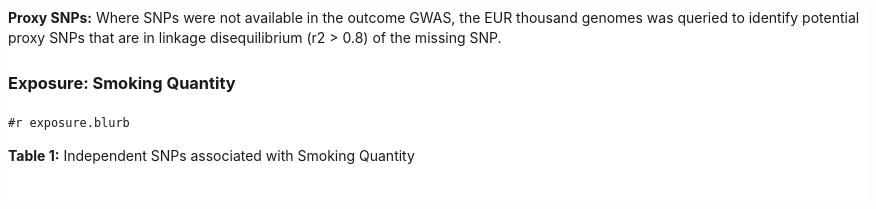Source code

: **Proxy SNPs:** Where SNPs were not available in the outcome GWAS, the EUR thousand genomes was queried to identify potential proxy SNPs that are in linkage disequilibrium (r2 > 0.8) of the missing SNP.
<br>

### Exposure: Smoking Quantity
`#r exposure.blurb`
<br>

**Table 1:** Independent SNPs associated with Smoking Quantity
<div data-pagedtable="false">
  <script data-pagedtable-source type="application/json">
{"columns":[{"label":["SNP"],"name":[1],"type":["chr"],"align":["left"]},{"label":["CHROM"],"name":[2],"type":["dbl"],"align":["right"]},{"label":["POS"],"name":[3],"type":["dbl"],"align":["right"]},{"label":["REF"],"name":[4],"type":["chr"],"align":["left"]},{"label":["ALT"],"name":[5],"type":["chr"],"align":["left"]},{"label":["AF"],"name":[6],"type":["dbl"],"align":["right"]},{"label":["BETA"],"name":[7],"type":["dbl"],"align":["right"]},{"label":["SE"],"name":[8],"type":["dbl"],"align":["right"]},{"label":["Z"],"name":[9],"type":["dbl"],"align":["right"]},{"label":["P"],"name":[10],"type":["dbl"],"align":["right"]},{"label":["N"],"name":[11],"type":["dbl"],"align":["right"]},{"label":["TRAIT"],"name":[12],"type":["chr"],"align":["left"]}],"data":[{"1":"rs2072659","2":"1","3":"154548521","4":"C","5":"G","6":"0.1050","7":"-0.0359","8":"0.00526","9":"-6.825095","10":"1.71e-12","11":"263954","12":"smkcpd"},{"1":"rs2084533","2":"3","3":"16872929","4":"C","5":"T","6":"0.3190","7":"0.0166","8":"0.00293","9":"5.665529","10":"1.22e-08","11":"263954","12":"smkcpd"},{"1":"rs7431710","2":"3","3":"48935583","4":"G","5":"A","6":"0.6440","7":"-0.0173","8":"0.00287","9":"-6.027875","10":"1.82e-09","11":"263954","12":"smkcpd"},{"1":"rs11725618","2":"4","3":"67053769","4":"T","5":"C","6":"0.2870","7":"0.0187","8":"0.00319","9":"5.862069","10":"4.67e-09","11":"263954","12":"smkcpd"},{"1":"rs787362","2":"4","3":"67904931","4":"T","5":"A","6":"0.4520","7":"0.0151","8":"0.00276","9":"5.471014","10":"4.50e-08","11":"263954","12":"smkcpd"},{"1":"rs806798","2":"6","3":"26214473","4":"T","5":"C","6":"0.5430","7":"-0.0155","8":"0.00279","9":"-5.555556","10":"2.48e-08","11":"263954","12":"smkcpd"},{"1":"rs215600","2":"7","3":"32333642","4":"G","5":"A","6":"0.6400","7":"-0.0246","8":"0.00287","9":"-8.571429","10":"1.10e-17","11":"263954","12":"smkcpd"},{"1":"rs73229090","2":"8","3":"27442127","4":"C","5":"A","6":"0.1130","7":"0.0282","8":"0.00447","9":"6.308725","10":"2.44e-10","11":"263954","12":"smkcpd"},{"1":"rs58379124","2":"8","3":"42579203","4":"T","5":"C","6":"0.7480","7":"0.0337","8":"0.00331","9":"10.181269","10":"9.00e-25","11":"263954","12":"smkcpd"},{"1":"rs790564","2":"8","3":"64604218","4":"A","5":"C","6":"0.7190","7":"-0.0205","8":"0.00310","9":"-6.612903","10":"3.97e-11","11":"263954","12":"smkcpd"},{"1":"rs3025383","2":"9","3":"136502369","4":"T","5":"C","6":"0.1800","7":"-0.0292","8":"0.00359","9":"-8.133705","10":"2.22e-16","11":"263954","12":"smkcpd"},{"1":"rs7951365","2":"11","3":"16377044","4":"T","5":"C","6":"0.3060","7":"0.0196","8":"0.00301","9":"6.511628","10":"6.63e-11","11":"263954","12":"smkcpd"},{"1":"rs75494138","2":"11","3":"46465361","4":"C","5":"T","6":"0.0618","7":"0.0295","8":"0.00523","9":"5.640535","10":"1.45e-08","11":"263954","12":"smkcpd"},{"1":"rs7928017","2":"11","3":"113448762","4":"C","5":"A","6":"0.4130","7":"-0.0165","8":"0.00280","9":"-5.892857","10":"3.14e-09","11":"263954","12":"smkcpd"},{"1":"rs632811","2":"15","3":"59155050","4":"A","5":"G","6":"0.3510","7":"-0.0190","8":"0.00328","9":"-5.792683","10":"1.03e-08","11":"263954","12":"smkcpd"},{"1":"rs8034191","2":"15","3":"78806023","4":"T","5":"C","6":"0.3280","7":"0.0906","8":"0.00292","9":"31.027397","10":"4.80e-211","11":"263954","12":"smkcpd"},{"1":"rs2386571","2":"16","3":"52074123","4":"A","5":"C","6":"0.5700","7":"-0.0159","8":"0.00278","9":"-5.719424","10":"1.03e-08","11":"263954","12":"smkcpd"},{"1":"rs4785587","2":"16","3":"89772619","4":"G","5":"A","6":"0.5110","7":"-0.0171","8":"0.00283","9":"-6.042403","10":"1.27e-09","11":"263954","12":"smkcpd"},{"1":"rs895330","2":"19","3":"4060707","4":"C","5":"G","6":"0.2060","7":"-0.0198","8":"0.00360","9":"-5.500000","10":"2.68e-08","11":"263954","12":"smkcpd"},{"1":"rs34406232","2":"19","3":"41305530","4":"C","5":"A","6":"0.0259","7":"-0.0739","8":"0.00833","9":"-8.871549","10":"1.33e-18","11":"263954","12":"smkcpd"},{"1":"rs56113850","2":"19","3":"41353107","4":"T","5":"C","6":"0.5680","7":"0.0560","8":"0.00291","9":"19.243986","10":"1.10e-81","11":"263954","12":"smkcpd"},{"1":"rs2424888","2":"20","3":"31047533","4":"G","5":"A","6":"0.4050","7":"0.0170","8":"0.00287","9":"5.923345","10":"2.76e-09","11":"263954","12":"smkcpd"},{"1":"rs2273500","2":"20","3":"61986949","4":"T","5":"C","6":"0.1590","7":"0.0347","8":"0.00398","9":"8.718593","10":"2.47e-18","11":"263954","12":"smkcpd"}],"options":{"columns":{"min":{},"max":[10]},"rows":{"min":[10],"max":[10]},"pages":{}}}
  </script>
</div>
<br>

--

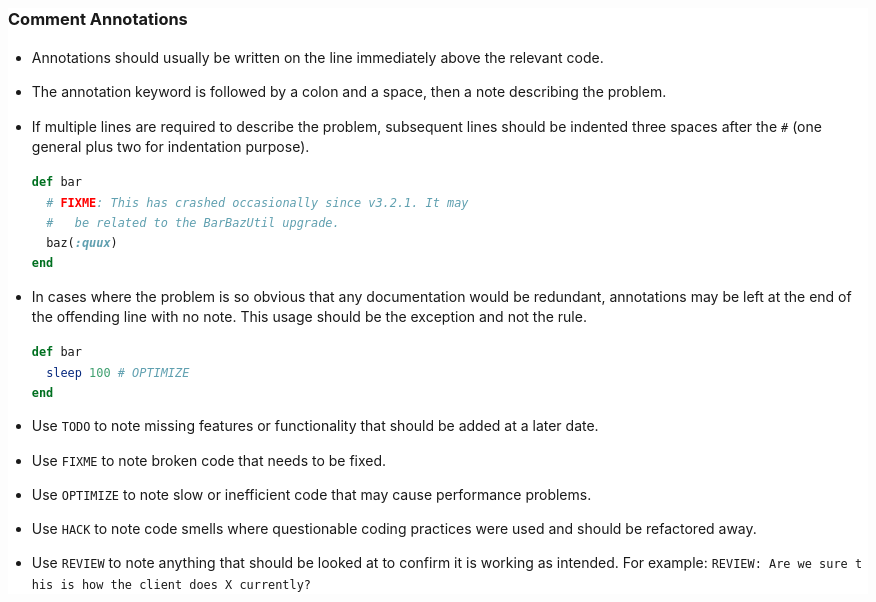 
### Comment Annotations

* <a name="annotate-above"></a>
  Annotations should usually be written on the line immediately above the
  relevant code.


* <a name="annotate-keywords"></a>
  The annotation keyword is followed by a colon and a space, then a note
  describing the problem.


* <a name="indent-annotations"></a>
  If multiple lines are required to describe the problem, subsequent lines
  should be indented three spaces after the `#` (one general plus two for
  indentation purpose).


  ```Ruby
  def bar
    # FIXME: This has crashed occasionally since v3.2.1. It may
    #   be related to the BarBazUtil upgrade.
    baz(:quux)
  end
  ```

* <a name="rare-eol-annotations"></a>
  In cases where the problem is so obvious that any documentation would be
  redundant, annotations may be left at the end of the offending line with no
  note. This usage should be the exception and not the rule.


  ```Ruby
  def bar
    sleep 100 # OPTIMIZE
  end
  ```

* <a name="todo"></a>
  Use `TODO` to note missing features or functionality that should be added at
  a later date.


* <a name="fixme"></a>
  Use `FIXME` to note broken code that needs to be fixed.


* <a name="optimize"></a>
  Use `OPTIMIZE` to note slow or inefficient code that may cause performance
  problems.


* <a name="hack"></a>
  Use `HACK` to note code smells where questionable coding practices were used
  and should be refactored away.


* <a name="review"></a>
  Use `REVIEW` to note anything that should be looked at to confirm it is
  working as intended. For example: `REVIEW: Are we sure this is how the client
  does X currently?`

Your instructions:
Where a line of the data contains "pagedtable", copy that line.

Answer to the exercise:
<div data-pagedtable="false">
  <script data-pagedtable-source type="application/json">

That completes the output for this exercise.